Sylvain Boulais jugé en appel à partir de lundi pour le meurtre de Maureen Jacquier en 2015

Sylvain Boulais, condamné à 30 ans de prison pour le meurtre de Maureen Jacquier, tuée chez elle de 63 coups de couteau, sera jugé en appel par la cour d'assises de Montauban, du 2 au 6 mars 2020. L'homme, ancien collègue et ami de la victime, a toujours clamé son innocence. 

Sylvain Boulais avait été interpellé par la police en juin 2015, quatre mois après le meurtre de Maureen Jacquier.
Sylvain Boulais avait été interpellé par la police en juin 2015, quatre mois après le meurtre de Maureen Jacquier. © Thierry Bordas/MaxPPP
Sitôt après sa condamnation à 30 ans de prison pour le meurtre de Maureen Jacquier, Sylvain Boulais avait annoncé qu'il faisait appel de ce jugement. Une attitude en totale cohérence avec son attitude depuis son interpellation : le jeune homme en effet a toujours clamé son innocence. 

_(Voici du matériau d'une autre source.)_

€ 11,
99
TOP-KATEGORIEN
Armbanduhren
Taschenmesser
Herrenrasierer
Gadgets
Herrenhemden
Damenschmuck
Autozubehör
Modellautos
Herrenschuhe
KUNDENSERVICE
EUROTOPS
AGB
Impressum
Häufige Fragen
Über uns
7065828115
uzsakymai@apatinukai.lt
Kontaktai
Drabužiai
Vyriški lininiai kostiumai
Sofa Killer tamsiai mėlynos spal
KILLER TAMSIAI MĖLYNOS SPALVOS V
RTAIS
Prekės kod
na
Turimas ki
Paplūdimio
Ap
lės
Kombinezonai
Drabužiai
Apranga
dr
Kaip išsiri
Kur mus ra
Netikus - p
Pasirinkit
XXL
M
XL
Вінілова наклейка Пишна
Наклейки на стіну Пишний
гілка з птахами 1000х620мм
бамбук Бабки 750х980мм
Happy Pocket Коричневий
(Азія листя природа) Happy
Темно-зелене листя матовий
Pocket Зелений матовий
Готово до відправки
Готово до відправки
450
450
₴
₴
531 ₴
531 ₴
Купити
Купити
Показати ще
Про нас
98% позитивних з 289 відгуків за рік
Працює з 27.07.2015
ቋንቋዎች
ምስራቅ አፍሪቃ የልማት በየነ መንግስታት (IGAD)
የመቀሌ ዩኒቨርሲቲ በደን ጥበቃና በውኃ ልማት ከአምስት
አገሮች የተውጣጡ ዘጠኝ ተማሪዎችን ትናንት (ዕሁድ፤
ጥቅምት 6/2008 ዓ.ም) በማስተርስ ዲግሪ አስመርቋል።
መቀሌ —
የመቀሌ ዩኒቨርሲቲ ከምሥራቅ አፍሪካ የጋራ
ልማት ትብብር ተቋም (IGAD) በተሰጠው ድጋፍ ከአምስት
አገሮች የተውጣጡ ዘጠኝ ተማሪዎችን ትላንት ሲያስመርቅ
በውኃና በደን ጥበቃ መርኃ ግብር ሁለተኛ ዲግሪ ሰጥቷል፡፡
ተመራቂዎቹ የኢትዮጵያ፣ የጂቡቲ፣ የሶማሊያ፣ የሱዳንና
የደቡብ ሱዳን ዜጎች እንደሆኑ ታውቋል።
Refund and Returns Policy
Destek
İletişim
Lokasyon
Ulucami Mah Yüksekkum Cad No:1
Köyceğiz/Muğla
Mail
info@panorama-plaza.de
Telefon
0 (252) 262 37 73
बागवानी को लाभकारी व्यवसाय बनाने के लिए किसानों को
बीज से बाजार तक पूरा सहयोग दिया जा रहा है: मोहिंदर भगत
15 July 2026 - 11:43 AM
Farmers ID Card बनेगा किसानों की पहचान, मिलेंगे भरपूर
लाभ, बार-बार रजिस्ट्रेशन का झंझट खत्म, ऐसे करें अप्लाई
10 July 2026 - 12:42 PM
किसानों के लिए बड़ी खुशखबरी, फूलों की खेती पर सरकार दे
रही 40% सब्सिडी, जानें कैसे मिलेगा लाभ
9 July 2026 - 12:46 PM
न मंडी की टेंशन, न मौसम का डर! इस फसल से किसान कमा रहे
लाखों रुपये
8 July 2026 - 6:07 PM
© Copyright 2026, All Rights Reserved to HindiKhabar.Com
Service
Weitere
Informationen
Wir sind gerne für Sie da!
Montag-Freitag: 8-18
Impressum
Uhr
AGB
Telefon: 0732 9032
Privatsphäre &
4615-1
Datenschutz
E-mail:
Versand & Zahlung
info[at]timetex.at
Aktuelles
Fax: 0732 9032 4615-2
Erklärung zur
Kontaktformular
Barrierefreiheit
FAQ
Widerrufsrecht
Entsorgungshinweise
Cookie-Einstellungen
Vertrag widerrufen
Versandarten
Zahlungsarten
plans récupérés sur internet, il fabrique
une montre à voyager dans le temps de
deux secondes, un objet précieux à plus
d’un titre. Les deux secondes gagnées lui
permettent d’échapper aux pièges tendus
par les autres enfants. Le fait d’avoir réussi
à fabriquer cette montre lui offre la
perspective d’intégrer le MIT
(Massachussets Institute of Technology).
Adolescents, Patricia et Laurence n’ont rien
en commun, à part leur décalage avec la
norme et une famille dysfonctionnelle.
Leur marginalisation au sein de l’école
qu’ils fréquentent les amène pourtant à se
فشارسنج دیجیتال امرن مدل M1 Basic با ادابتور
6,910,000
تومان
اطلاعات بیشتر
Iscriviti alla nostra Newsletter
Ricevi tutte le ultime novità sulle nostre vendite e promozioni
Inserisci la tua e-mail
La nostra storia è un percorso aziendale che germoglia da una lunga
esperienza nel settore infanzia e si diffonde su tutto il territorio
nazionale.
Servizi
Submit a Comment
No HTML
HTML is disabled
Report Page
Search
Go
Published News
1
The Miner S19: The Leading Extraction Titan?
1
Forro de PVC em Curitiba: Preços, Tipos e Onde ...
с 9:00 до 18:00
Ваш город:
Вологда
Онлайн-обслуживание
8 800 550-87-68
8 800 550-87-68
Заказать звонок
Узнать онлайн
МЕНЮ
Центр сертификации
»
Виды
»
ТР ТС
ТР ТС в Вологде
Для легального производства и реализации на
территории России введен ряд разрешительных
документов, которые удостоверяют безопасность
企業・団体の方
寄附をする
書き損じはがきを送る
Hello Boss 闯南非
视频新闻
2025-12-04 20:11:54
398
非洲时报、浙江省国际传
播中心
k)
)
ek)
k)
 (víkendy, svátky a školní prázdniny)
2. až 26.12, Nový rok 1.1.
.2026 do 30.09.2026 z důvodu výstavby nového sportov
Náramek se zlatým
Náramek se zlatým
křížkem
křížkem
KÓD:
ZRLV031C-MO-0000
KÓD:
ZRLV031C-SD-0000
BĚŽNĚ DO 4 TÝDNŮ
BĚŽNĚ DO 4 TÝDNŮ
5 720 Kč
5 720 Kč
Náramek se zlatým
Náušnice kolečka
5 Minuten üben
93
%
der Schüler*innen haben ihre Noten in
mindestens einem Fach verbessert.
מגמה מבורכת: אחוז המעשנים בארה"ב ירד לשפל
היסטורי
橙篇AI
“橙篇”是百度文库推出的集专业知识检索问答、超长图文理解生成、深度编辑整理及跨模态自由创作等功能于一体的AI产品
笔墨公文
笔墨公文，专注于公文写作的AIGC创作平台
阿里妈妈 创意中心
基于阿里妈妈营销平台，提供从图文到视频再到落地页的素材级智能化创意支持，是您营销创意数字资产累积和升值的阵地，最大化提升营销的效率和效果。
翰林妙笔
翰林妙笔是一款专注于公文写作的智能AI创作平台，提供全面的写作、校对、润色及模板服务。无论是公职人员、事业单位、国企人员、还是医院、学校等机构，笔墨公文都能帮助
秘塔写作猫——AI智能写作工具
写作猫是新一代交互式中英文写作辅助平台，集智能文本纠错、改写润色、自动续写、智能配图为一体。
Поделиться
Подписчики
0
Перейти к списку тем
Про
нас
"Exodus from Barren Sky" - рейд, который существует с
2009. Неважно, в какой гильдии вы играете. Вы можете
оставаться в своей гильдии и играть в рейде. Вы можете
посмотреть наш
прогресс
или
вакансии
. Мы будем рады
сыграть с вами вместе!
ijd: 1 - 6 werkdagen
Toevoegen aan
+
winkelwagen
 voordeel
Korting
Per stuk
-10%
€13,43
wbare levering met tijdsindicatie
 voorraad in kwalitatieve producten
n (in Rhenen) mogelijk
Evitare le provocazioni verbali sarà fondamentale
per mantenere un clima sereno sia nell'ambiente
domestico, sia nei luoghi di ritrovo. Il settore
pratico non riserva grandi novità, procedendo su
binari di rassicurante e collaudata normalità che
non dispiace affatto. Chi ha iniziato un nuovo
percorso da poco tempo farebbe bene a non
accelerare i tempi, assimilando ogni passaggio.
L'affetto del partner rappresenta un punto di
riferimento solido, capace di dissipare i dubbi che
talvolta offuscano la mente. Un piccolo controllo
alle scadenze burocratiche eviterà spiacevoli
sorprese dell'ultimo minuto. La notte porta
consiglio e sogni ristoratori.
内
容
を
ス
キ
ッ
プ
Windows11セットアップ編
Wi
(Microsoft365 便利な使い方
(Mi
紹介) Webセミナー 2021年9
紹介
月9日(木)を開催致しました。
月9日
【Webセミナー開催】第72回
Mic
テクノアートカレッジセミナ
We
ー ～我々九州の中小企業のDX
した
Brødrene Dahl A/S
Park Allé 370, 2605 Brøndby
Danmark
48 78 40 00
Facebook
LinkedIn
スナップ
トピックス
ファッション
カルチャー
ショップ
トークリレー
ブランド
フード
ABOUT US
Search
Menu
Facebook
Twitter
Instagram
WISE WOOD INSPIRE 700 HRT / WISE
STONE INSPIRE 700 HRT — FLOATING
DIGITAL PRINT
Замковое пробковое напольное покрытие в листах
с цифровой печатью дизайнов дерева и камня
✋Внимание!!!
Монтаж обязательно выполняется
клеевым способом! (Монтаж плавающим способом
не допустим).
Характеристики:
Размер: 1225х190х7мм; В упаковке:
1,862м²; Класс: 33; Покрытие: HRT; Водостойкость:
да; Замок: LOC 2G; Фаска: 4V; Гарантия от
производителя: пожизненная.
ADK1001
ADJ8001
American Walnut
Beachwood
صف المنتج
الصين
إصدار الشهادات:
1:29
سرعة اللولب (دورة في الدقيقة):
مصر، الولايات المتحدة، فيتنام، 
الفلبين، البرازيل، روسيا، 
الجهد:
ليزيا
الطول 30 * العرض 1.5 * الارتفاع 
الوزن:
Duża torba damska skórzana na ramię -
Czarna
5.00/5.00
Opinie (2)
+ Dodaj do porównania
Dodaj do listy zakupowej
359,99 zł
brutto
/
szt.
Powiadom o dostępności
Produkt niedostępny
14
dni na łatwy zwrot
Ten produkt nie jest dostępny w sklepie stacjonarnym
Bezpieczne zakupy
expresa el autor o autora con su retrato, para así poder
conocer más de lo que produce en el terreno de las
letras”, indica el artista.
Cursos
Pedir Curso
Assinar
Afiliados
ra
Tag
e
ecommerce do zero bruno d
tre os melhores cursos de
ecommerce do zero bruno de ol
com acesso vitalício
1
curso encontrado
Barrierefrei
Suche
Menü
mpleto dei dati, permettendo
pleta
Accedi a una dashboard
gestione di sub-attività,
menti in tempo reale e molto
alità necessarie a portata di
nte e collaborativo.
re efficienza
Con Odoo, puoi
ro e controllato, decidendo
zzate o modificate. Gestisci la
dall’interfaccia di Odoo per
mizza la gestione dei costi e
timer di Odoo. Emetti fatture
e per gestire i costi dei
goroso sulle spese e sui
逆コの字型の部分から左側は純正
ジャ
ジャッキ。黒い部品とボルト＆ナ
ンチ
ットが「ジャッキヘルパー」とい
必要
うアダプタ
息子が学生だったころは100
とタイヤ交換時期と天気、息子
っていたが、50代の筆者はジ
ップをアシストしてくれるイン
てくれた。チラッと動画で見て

Une jeune femme retrouvée morte chez elle

Les faits remontent à la fin du mois de février 2015 : Maureen Jacquier, une jeune femme de 19 ans, mécanicienne chez Airbus, est retrouvée morte dans son appartement du quartier des Minimes à Toulouse. Ses parents, inquiets de ne pas avoir de ses nouvelles, avaient fait la macabre découverte : l'autopsie révèlera plus tard que leur fille a été victime de 63 coups de couteau. 
 

Un suspect interpellé 4 mois après

Le 11 juin 2015, quatre mois après la mort de Maureen Jacquier, un de ses anciens collègues, proche de la jeune femme, est interpellé par la police. Il est lui aussi mécanicien à Airbus et fréquente amicalement Maureen depuis deux ans. L'enquête révèle que son ADN est présent dans l'appartement de la victime : trois traces, mêlées au sang de la victime, sont retrouvées notamment sur une couette et une serviette. En revanche, pas de trace ADN sous les ongles de la jeune femme qui s'est défendue face à son agresseur. Ce sont ces traces, ainsi qu'un "trou" dans la téléphonie du suspect, qui ont orienté vers lui les enquêteurs. Mais Sylvain Boulais, lui, a toujours nié les faits. Jusqu'à la cour d'assises de Toulouse, qui le juge et le condamne à 30 ans de réclusion en janvier 2019. 
 

Un nouveau procès à Montauban

Pour sa famille, aucun autre suspect n'a été recherché et le doute n'a pas profité à l'accusé. Un procès en appel permettra-t-il de démontrer les éventuelles zones d'ombre de l'enquête ? Il s'ouvre devant la cour d'assises de Montauban lundi 2 mars 2020. Le verdict est attendu vendredi 6 mars.